Così come Kiefer, l’austriaco nutre una speciale ossessione per il cielo e le costellazioni. L’artista nutre una fede speciale nel mito cosmico cabalistico di Isaac Lurja, gnostico ebreo del XVI secolo. La pioggia di cenere che Kiefer ha immaginato cadere sulla terra nel suo dipinto Questa oscura luce che cade dalle stelle non è altro che metafora del male che, secondo Lurja, ha iniziato a pervadere il pianeta degli uomini dopo una sorta di big bang, cui lui dà il nome di Tsim Tsum. L’oscurità notturna in cui Ransmayr e Kiefer s’incontrano, evocata in Il non nato, finisce con l’essere il “brodo primordiale”, il “cuore di quella catastrofe mitica durante la quale si rappresero i vasi della luce divina”, ora imprigionata nei “frantumi della sciagura”.

La sciagura che in Kiefer ha il peso e il colore del “piombo ovunque” delle sue opere.

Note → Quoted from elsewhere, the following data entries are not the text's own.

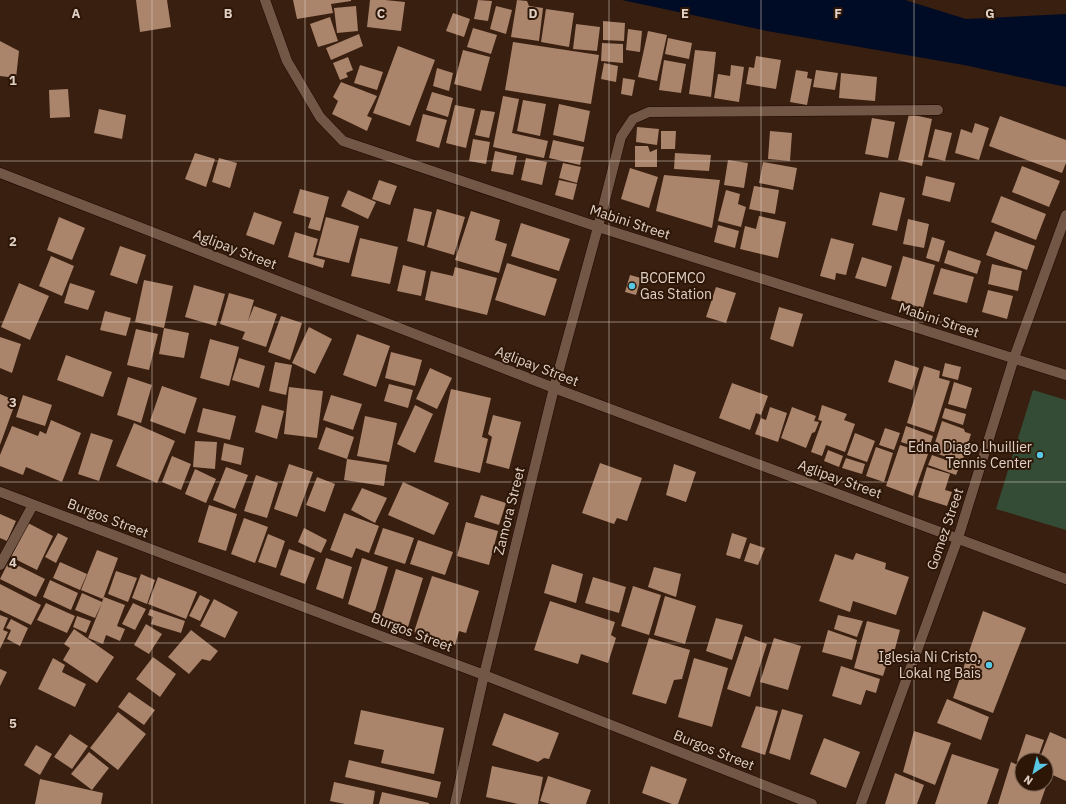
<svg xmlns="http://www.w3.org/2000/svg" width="1066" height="804" font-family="'IBM Plex Sans',sans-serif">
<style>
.green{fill:#344c35}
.water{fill:#000c25}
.building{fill:#ab846c}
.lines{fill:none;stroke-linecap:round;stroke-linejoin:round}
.minor-casing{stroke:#1e0800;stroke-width:11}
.minor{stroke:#735746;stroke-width:10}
.grid{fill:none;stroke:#e0cfc5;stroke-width:1;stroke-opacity:0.55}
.poi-dot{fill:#59c8e4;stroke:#2d1606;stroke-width:1.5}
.labels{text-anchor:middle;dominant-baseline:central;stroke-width:4;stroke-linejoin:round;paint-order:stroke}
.street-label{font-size:14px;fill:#e0cfc5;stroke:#2d1606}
.poi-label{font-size:14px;fill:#e0cfc5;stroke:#2d1606;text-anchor:end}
.grid-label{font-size:13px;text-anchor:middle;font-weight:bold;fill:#e0cfc5;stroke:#2d1606;stroke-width:4;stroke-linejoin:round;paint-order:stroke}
</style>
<rect width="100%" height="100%" fill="#381f10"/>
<path class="green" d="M1033 390 1066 400V530L996 509Z"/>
<path class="water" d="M622 0H905L966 19 1066 14V87L964 65 767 31Z"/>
<path class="building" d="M136 0H167L171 27 140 32Z
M293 0H351V1L331 4 333 13 297 19Z
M370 0H385L405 2 401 31 367 27Z
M478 0 492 1 488 21 474 19Z
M517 0 527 1 529 6 543 8 539 41 511 37Z
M356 6 358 31 337 33 334 8Z
M496 6 512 10 506 34 490 29Z
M546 9 574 13 569 47 541 42Z
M453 13 470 19 464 37 446 31Z
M330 17 338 41 318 47 310 24Z
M603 21 625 23 624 41 603 40Z
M576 24 600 27 597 51 573 49Z
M473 28 497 35 491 54 467 47Z
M628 29 642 31 640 52 626 50Z
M648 31 667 35 657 81 638 77Z
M359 34 363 46 331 60 326 48Z
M668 38 692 43 689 59 665 54Z
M0 41 19 51 16 78 0 76Z
M513 42 599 55 591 104 505 90Z
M602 43 623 44V63L601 61Z
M398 46 435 60 410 126 373 113Z
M463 50 490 57 481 91 454 84Z
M695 50 716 52 711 97 689 94Z
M756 56 781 60 776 89 746 84 749 67 754 68Z
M348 57 353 70 346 73 348 77 340 80 333 63Z
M664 60 686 64 681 93 659 90Z
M604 63 618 66 616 82 601 79Z
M360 65 383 72 377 90 354 83Z
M731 65 744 67 739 102 714 98 718 74 730 76Z
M437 68 453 73 449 91 433 86Z
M796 70 808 72 807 78 812 79 807 105 790 102Z
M816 70 838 73 835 90 813 87Z
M841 73 877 77 875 101 839 98Z
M623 78 635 80 632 96 621 94Z
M341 82 377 96 367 116 372 118 367 131 332 114 338 101 333 97Z
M68 89 70 117 50 118 49 90Z
M432 92 453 98 448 117 426 110Z
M503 96 519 99 512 133 548 141 544 158 493 147Z
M523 100 546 104 540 136 517 131Z
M559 104 590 111 584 142 553 135Z
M455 105 475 109 466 148 446 143Z
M99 109 126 115 122 139 94 133Z
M481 110 495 112 489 138 475 135Z
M423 114 447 120 439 148 416 141Z
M909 114 932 119 922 166 898 160Z
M1000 116 1066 140V163L1062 173 989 146Z
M872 118 895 122 888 158 865 154Z
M975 123 989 128 979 160 955 153 961 129 972 133Z
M637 127 659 129 657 145 636 142Z
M935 129 952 133 945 161 928 157Z
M661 131H676L675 149H661Z
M770 131 792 133 790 161 768 159Z
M473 139 490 142 486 164 469 161Z
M553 140 584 147 580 165 549 158Z
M635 146H648L650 152 657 149V167H635Z
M495 151 517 156 513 175 491 171Z
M195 153 215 159 206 187 185 179Z
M675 153 711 155 709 171 674 169Z
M219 158 237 163 230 188 212 182Z
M526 158 547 162 542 185 521 180Z
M728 160 748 163 744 188 724 185Z
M763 162 797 168 793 190 759 183Z
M563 163 581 167 577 183 559 178Z
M1022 166 1060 181 1049 207 1012 192Z
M630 168 658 177 649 208 621 199Z
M664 175 720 180 712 228 656 211Z
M926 176 955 183 950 202 922 195Z
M379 180 397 186 390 205 372 199Z
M559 180 577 184 573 200 555 195Z
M754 186 779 190 775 214 749 209Z
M300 189 329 197 320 231 308 228 311 218 293 213Z
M348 190 376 202 368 219 341 206Z
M726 190 740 194 738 204 746 207 741 227 718 221Z
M880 192 905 198 897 231 872 225Z
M1001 196 1046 214 1036 240 991 222Z
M414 208 432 212 424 246 407 241Z
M437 209 465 217 454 255 427 247Z
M471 211 500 220 495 240 507 244 499 273 455 260Z
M254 212 282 222 274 245 246 235Z
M759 216 786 222 778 258 740 249 745 226 756 229Z
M59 217 85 228 72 260 47 250Z
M326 217 359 226 349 263 316 255Z
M908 219 929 224 924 248 903 244Z
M521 223 570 239 559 271 511 256Z
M718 225 739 231 735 248 714 242Z
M995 231 1035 246 1027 270 986 255Z
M295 232 318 239 313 257 325 260 323 268 288 257Z
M932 237 945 241 939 262 926 258Z
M360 238 398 247 390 284 351 276Z
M831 238 854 244 846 275 836 273 835 280 820 276Z
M120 246 146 255 137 284 110 275Z
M948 250 981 261 977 274 944 263Z
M51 256 74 266 62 296 39 286Z
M903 256 935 265 923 308 891 299Z
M862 257 892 266 886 287 855 278Z
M507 263 557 279 545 316 495 300Z
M992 264 1022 271 1018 291 988 284Z
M403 265 426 271 421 296 397 291Z
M455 267 497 278 487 315 425 300 431 271 453 276Z
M941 268 974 277 967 303 933 294Z
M630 275 641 278 636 295 625 292Z
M144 280 173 286 164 328 135 322Z
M19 283 49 296 30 340 1 327Z
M70 283 95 291 88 310 64 303Z
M194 285 225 294 216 326 185 317Z
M716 287 736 293 726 323 706 317Z
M988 290 1013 296 1007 319 982 312Z
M229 293 254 300 248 321 254 306 277 314 266 347 242 339 245 332 220 324Z
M779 307 803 314 793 347 770 339Z
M105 311 131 318 126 336 100 330Z
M281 316 302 323 290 360 268 352Z
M309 327 332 339 315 374 292 363Z
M164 328 189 333 184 358 159 354Z
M136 329 158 334 149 370 127 365Z
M357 334 390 346 376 387 343 375Z
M0 337 21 344 12 373 0 368Z
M210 339 239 347 229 386 200 378Z
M391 352 422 360 415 386 385 378Z
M66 355 112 372 103 397 57 380Z
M239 358 265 366 259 388 232 380Z
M895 360 919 368 912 390 888 382Z
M275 362 292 365 286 395 269 391Z
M945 363 961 367 958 380 942 376Z
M924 366 940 371 939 378 950 381 934 432 907 423Z
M430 368 452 378 437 409 416 399Z
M128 377 152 385 141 423 117 415Z
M954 382 972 388 966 409 948 404Z
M732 383 768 396 761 415 756 413 750 430 719 418Z
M389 384 413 390 408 408 384 401Z
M162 386 197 398 185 434 150 421Z
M289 387 323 391 317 438 284 434Z
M451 389 491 398 482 437 488 439 480 473 434 462Z
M0 394 16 401 0 445Z
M23 395 52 405 45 426 16 417Z
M331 395 362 404 353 430 323 420Z
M262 405 284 411 277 439 255 432Z
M415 405 433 414 415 453 397 444Z
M822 405 847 414 844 420 855 424 845 452 826 445 822 456 811 452 822 421 818 420Z
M770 407 787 413 778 442 755 434 761 418 766 420Z
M792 407 816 416 814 421 819 422 815 432 812 433 806 448 781 438Z
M203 408 236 416 230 440 197 432Z
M945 408 966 414 963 425 942 418Z
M493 415 521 422 509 469 486 463 492 437 488 434Z
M365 416 397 423 389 462 357 456Z
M51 420 81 433 62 482 26 467 23 475 0 466V455L12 426 38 436 40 431 46 434Z
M942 421 964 429 965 432 971 434 962 462 932 452Z
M134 423 175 441 157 483 116 466Z
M906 426 933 436 928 451 901 442Z
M326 427 354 437 347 459 387 465 384 486 344 480 347 459 318 449Z
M885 428 900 433 894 450 879 445Z
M91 433 113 440 99 481 78 474Z
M855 433 875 441 867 462 847 455Z
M195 441 217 442 215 469 193 467Z
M224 443 244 448 241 465 221 460Z
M900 445 928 454 913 496 886 486Z
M876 447 893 453 884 482 866 476Z
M828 450 843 456 839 467 824 461Z
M932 455 960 465 956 475 928 465Z
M172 456 191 464 181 490 162 482Z
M846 458 865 464 862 474 842 468Z
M600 463 642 478 627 521 617 518 614 524 582 513Z
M289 464 313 472 297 517 274 509Z
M674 464 696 472 686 502 666 495Z
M226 467 248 475 235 509 213 500Z
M927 467 950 474 945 490 952 492 947 506 918 497Z
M195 469 216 479 206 503 185 494Z
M256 475 278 483 267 518 244 511Z
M317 477 335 484 325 512 306 505Z
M403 482 449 503 434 535 388 515Z
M362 488 387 498 375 523 351 510Z
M481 495 506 503 499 525 474 517Z
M209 505 237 514 226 551 198 542Z
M344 513 379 526 369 553 356 548 352 558 330 550Z
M0 514 16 521 7 541 0 538Z
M244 518 268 527 255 563 231 554Z
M466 522 498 531 489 565 457 556Z
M28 523 53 536 37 570 11 557Z
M304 528 327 540 321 553 298 542Z
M383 528 414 538 405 564 374 554Z
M58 533 68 538 56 563 45 557Z
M732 533 747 538 740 559 726 555Z
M268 534 285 541 276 568 258 562Z
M418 540 453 552 445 575 410 564Z
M750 543 765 548 758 565 744 561Z
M289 549 315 558 305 584 280 575Z
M97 550 118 558 103 599 81 590Z
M856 553 886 563 885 569 909 577 896 615 853 601 850 612 819 601 835 554 853 560Z
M326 558 352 567 343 599 316 589Z
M362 558 388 567 374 614 348 604Z
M9 561 45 579 36 597 0 579Z
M60 562 87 574 80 590 53 578Z
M552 564 583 574 576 603 544 593Z
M654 567 681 574 676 597 648 587Z
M396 569 423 578 408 627 381 618Z
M116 571 137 578 128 602 108 594Z
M141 574 155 580 147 604 132 598Z
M432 576 479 591 466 633 459 631 455 645 414 632Z
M158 577 197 592 186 619 148 604Z
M593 577 626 587 619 613 585 603Z
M50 580 78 593 71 610 43 597Z
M0 584 41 605 31 625 0 610Z
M633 586 661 595 649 635 621 626Z
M82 593 102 602 104 597 125 605 117 626 125 629 120 641 106 635 103 644 88 638 102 603 95 618 75 610Z
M200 595 210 600 200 621 189 616Z
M665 596 696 606 685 644 654 635Z
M214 599 238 612 225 638 200 626Z
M550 601 615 622 611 635 616 638 608 663 581 654 578 664 534 650Z
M46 603 75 616 67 633 37 620Z
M133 603 146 609 135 630 122 624Z
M150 609 185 621 181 633 151 624 153 617 148 615Z
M983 611 1026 628 993 713 953 698Z
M0 615 8 618 3 630 8 632 0 649Z
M838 615 863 621 857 637 834 629Z
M77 616 91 621 86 633 73 627Z
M716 618 743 625 732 660 706 651Z
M11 619 28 628 20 646 7 639 11 630 6 628Z
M867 621 900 630 891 664 887 663 883 676 854 668Z
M146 624 162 634 149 654 134 645Z
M74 629 114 657 97 683 63 660 70 648 64 644Z
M191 630 218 651 210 661 202 659 189 674 168 657Z
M828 630 857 640 852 660 822 652Z
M745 636 767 644 750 697 727 689Z
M649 638 690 650 682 679 674 680 666 704 632 694Z
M774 638 801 646 788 690 760 682Z
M153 657 176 674 160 697 136 679Z
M53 658 65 665 62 672 86 684 75 707 38 689Z
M694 658 728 668 712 727 678 717Z
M841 666 880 679 876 693 866 690 861 705 832 696Z
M0 669 7 672 0 686Z
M129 692 155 710 144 725 118 707Z
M947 699 989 717 981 740 937 723Z
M756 706 778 711 765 755 741 747Z
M782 709 803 715 790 760 769 753Z
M361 710 444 728 434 774 381 763 384 750 354 744Z
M118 712 146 734 118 770 90 748Z
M504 713 559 733 549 759 544 758 538 762 492 745Z
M914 731 951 743 935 785 903 772Z
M1050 732 1066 739V781L1046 772V760H1039Z
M70 734 88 746 72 769 54 757Z
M1026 734 1044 740 1037 760H1022V763L1017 761Z
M824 738 860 752 846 788 810 774Z
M36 745 52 754 40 775 24 765Z
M89 752 109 768 92 790 71 774Z
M952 754 999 769 987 804H935Z
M349 760 441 782 437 798 345 777Z
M1011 762 1022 767V784H1046V777L1049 778 1040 804H998Z
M492 766 543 777 538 804H518L486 797Z
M651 766 687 779 678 804H672L642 793Z
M895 773 924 785 917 804H885Z
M548 776 591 790 586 804H550L540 801Z
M40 779 103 793 101 804H35Z
M334 782 375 791 373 804H345L330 801Z
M382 792 429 803V804H379Z"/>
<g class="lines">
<defs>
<path id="minor" d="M265 0 287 61 320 117 343 141 598 227 1066 375
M0 173 554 388 1066 579
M0 492 484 675 812 804
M0 565 33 505
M455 804 484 675 554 388 598 227 621 137 633 119 649 112 938 110
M861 804 958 538 1014 358 1066 215"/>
</defs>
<use href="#minor" class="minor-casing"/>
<use href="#minor" class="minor"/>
</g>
<path class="grid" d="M152 0V804M305 0V804M457 0V804M609 0V804M761 0V804M914 0V804M0 161H1066M0 322H1066M0 482H1066M0 643H1066"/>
<g class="poi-dot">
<circle cx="632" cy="286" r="4"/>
<circle cx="1040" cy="455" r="4"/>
<circle cx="989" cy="665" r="4"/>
</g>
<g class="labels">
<g class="street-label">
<text transform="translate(630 222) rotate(18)">Mabini Street</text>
<text transform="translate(235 249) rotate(21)">Aglipay Street</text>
<text transform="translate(939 320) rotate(18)">Mabini Street</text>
<text transform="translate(537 366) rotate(21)">Aglipay Street</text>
<text transform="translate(840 479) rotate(20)">Aglipay Street</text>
<text transform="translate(509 511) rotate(-76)">Zamora Street</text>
<text transform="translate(108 518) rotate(21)">Burgos Street</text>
<text transform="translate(945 529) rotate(-71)">Gomez Street</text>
<text transform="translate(412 632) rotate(21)">Burgos Street</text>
<text transform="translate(714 750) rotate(22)">Burgos Street</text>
</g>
<g class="poi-label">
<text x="640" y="278" text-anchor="start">BCOEMCO<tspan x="640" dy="16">Gas Station</tspan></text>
<text x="1032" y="447">Edna Diago Lhuillier<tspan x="1032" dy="16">Tennis Center</tspan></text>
<text x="981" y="657">Iglesia Ni Cristo,<tspan x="981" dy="16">Lokal ng Bais</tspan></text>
</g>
</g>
<g class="grid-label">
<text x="76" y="18">A</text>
<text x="228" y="18">B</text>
<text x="381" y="18">C</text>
<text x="533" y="18">D</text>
<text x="685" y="18">E</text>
<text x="838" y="18">F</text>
<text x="990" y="18">G</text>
<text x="13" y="85">1</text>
<text x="13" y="246">2</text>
<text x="13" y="407">3</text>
<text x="13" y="567">4</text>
<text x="13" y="728">5</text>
</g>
<g transform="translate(1034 772) rotate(215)"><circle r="19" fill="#2d1606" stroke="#756052"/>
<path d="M0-3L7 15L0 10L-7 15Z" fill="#59c8e4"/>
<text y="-6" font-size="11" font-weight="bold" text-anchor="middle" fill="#e0cfc5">N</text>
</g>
</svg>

In realtà il viaggio immaginario negli spazi infiniti per l’artista tedesco non è altro che ricerca di quella “meravigliosa pura possibilità” che sono i “non nati”, cioè “tutto ciò che attende di essere creato”, come riconosce lo stesso Ransmayr. A differenza di quanto vorrebbe intravedere la Li Vigni nell’introduzione a questo libro, storicizzando (“E’ ora di guardare oltre. Non verso un oltre escatologico. Ma verso un oltre cosmico che ridimensioni la Storia e i suoi delitti”), è lo stesso scrittore austriaco a cogliere nelle opere del tedesco una “rivelazione”, dunque il manifestarsi di un “altro”, diverso dall’io poetico, dal cosmo visibile: “E’ laggiù, in un buio in cui ogni raggio di luce, ogni scintilla appare come una rivelazione, che ora Kiefer vuole condurci”.